RESCATE DE LOS RESTOS

Che: Y no porque te escondan…

Científicos cubanos, dirigidos por el doctor Jorge González, localizaron hace 20 años los cadáveres del Guerrillero Heroico y sus compañeros de guerrilla en Bolivia

Monumento al Che en La Higuera, lugar donde fue asesinado.

Por TONI PRADAS

Más que premonición, parecieron un juramento del pueblo los versos que leyera Nicolás Guillén, el Poeta Nacional de Cuba, aquel 18 de octubre de 1967, en la Plaza de la Revolución capitalina. Durante la velada dedicada al Comandante Ernesto Che Guevara, confirmada la reciente muerte del héroe cubano-argentino, declamó:

Y no porque te quemen, /

porque te disimulen

bajo tierra, /

porque te escondan /

en cementerios,

bosques, páramos, /

van a impedir que

te encontremos /

Che Comandante, /

amigo.

El Gobierno Revolucionario había comenzado a buscar información sobre dónde estarían los restos del guerrillero desde el mismo instante en que conoció lo ocurrido en la Quebrada del Churo. Pero nunca como cuando los gobiernos de Cuba y Bolivia restablecieron relaciones. Los historiadores Froilán González y Adys Cupull se establecieron en La Paz como diplomáticos, pero su objetivo supremo era facilitar el proceso de búsqueda del destino final de los restos.

Tan profusa fue su averiguación que escribieron varios libros. Incluso trazaron todo el recorrido de la tropa, combate por combate, lugar por lugar, e hicieron el diario ilustrado de la guerrilla.

No era, sin embargo, la única información que se atesoraba. El Departamento América del Comité Central del Partido tenía la suya, e igualmente otras instituciones que estudiaron el tema de Bolivia entre 1967 y 1995; también había datos históricos conservados por el Ministerio del Interior y las Fuerzas Armadas Revolucionarias, así como grabaciones de personas de la época, entrevistadas para indagar sobre su conocimiento respecto al paradero de los restos del Che.
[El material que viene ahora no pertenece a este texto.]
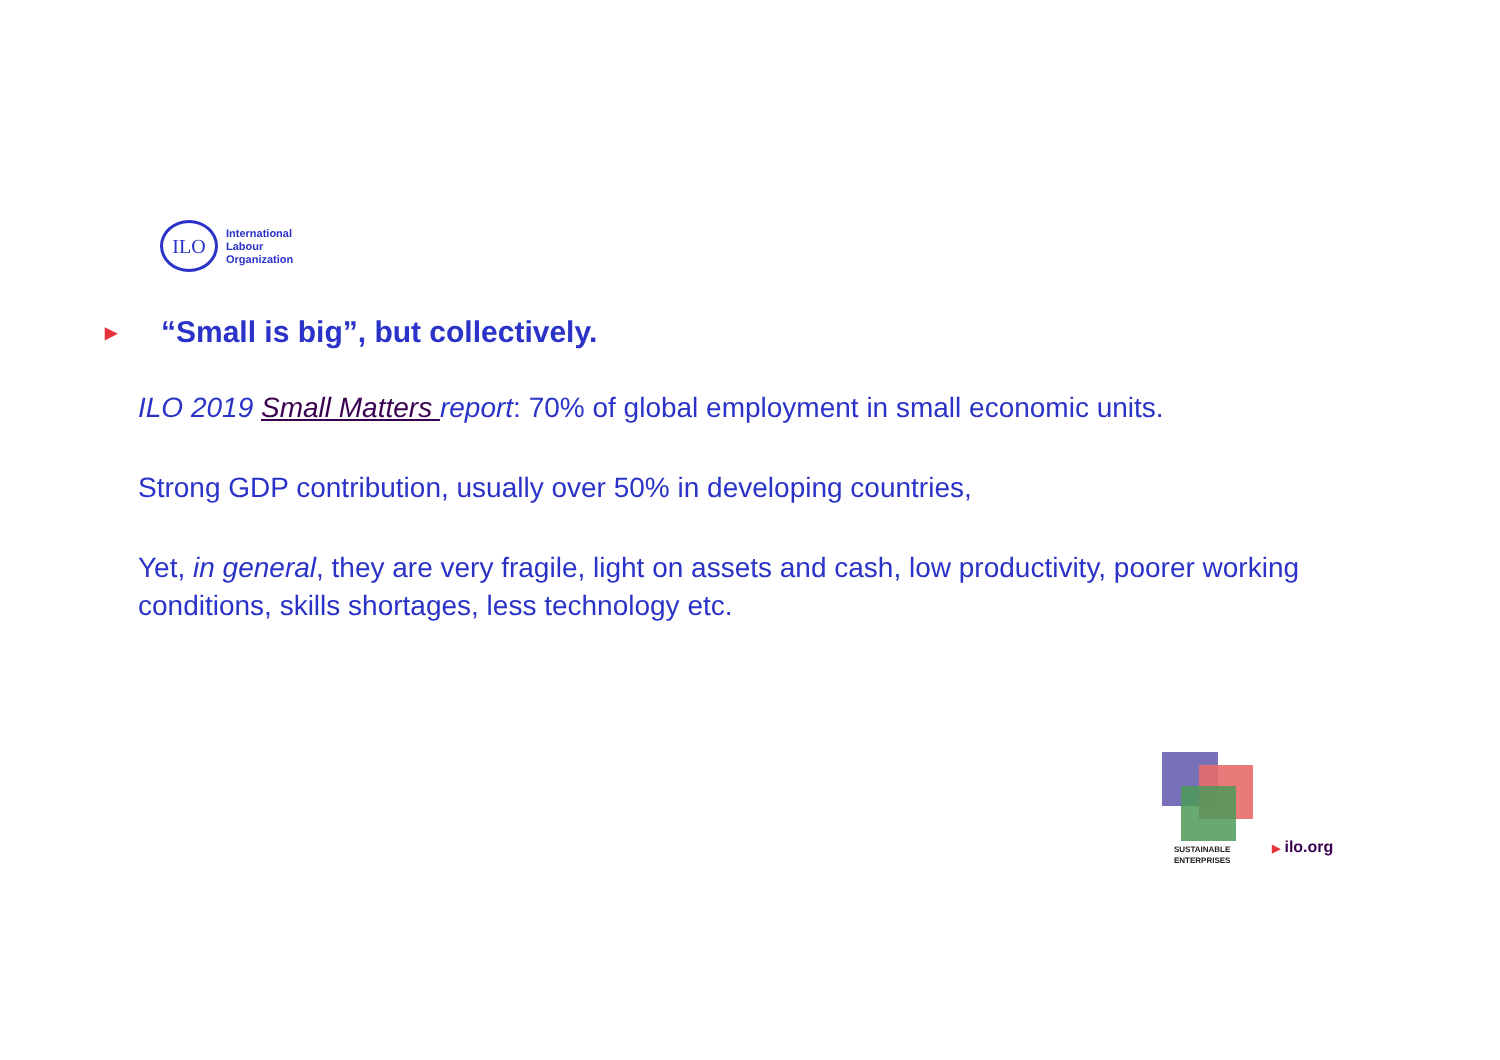ILO
International
Labour
Organization
▶ “Small is big”, but collectively.
ILO 2019 Small Matters report: 70% of global employment in small economic units.
Strong GDP contribution, usually over 50% in developing countries,
Yet, in general, they are very fragile, light on assets and cash, low productivity, poorer working conditions, skills shortages, less technology etc.
SUSTAINABLE
ENTERPRISES
▶ ilo.org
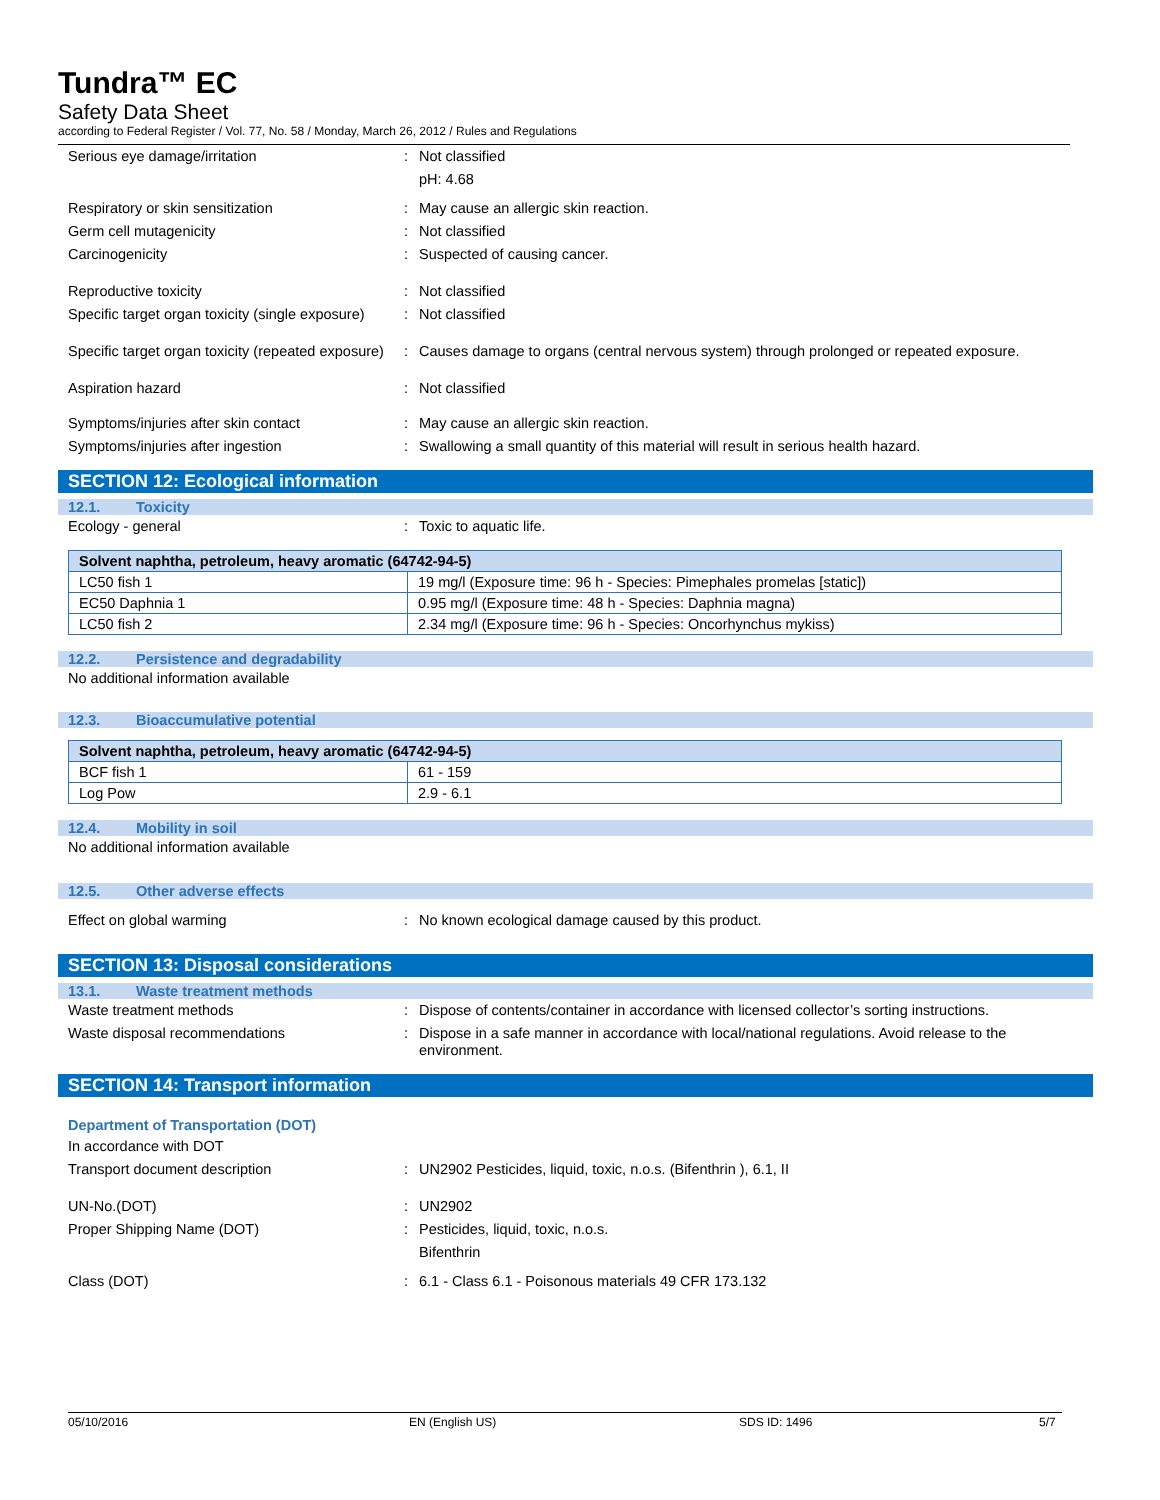Tundra™ EC
Safety Data Sheet
according to Federal Register / Vol. 77, No. 58 / Monday, March 26, 2012 / Rules and Regulations
Serious eye damage/irritation : Not classified
pH: 4.68
Respiratory or skin sensitization : May cause an allergic skin reaction.
Germ cell mutagenicity : Not classified
Carcinogenicity : Suspected of causing cancer.
Reproductive toxicity : Not classified
Specific target organ toxicity (single exposure)
: Not classified
Specific target organ toxicity (repeated exposure)
: Causes damage to organs (central nervous system) through prolonged or repeated exposure.
Aspiration hazard : Not classified
Symptoms/injuries after skin contact : May cause an allergic skin reaction.
Symptoms/injuries after ingestion : Swallowing a small quantity of this material will result in serious health hazard.
SECTION 12: Ecological information
12.1. Toxicity
Ecology - general : Toxic to aquatic life.
| Solvent naphtha, petroleum, heavy aromatic (64742-94-5) | |
| --- | --- |
| LC50 fish 1 | 19 mg/l (Exposure time: 96 h - Species: Pimephales promelas [static]) |
| EC50 Daphnia 1 | 0.95 mg/l (Exposure time: 48 h - Species: Daphnia magna) |
| LC50 fish 2 | 2.34 mg/l (Exposure time: 96 h - Species: Oncorhynchus mykiss) |
12.2. Persistence and degradability
No additional information available
12.3. Bioaccumulative potential
| Solvent naphtha, petroleum, heavy aromatic (64742-94-5) | |
| --- | --- |
| BCF fish 1 | 61 - 159 |
| Log Pow | 2.9 - 6.1 |
12.4. Mobility in soil
No additional information available
12.5. Other adverse effects
Effect on global warming : No known ecological damage caused by this product.
SECTION 13: Disposal considerations
13.1. Waste treatment methods
Waste treatment methods : Dispose of contents/container in accordance with licensed collector’s sorting instructions.
Waste disposal recommendations : Dispose in a safe manner in accordance with local/national regulations. Avoid release to the environment.
SECTION 14: Transport information
Department of Transportation (DOT)
In accordance with DOT
Transport document description : UN2902 Pesticides, liquid, toxic, n.o.s. (Bifenthrin ), 6.1, II
UN-No.(DOT) : UN2902
Proper Shipping Name (DOT) : Pesticides, liquid, toxic, n.o.s.
Bifenthrin
Class (DOT) : 6.1 - Class 6.1 - Poisonous materials 49 CFR 173.132
05/10/2016 EN (English US) SDS ID: 1496 5/7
A finales de noviembre de 1995, el hoy director de Docencia Médica del Ministerio de Salud Pública, doctor Jorge González Pérez, escuchó en el programa Haciendo radio, de Radio Rebelde, que un general boliviano retirado, Mario Vargas Salinas, había declarado que los restos del mártir estaban enterrados en una pista aérea de Vallegrande, en el departamento de Santa Cruz.
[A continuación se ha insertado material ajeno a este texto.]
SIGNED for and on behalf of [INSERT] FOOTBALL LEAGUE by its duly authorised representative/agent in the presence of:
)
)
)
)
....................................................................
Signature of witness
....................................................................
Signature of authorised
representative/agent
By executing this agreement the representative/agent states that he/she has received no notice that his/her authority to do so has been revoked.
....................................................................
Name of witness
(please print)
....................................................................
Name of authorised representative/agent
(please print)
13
El doctor Jorge González Pérez, entonces director del Instituto de Medicina Legal, llegó a Vallegrande como representante de los familiares del Che y terminó cinco años después al frente de la investigación.

“Yo era el director del Instituto de Medicina Legal y cuando llegué a mi trabajo, todos comentaban la noticia”, rememora el doctor González en una oficina de BOHEMIA. “En horas de esa mañana me llama por teléfono el entonces Ministro de Salud Pública y me dice que debo presentarme en El Castillito, en Playa, pues un líder de la Revolución necesitaba que yo participara en una tarea”.
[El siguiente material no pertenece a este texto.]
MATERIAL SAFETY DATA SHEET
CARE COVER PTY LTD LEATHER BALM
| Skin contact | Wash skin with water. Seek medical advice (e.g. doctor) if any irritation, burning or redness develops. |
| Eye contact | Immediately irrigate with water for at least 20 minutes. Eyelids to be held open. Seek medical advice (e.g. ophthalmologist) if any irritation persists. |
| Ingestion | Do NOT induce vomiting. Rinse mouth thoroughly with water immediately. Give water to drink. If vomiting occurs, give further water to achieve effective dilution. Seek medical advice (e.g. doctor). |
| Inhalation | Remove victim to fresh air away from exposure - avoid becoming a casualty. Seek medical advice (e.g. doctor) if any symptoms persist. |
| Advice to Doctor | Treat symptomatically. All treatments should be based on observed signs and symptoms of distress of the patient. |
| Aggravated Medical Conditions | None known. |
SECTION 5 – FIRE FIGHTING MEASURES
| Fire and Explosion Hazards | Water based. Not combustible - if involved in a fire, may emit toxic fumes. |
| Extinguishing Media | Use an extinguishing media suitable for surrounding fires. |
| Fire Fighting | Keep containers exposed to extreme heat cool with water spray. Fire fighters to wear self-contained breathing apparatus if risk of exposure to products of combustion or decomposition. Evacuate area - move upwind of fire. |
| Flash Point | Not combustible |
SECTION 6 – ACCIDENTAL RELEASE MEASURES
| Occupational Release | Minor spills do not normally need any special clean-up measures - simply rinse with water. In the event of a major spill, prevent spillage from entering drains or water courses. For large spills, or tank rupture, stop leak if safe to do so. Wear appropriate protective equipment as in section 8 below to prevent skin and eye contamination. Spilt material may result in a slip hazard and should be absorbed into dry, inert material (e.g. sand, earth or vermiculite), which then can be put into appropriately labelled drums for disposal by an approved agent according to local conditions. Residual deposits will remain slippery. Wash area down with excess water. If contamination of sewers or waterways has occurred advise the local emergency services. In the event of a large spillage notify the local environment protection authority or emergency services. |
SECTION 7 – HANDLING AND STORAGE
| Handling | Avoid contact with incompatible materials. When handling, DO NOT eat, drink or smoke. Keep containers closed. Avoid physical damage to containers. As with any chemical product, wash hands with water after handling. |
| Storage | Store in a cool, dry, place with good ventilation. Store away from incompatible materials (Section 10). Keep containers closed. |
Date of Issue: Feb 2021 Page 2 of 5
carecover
Sabiendo de la noticia y el lugar de la cita, estaba consciente de que la reunión era con el Comandante de la Revolución Ramiro Valdés Menéndez, quien fuera el segundo jefe de la Columna 8 del Ejército Rebelde. Por deducción lógica, el tema tendría relación con los restos del líder guerrillero.

Valdés Menéndez lo recibió en su oficina, acompañado del general de brigada Arquímedes (Armando López Orta, hoy retirado), lo saludó y llamó al doctor por su apodo, aunque no se conocían personalmente: “Popy, no sé si estás al tanto de los acontecimientos…”. Claro que estaba al tanto, pero no “tan al tanto” como podría estar él, recuerda Popy. “Bueno, Comandante…”, balbuceó.

El Tributo continúa

Cuando en 1989 la dirección de la Revolución tomó la decisión de retornar a la Isla a todos los cubanos que habían muerto en misiones internacionalistas, el director de Medicina Legal fue llamado para organizar, desde el punto de vista técnico, las acciones para la repatriación de los fallecidos en Etiopía, Angola, Congo, Mozambique y Nicaragua. Este proceso, honroso y desgarrador, fue conocido como Operación Tributo.

Revelaciones de un general boliviano retirado, relacionado con la muerte del Che, fue el detonante para la búsqueda de los restos.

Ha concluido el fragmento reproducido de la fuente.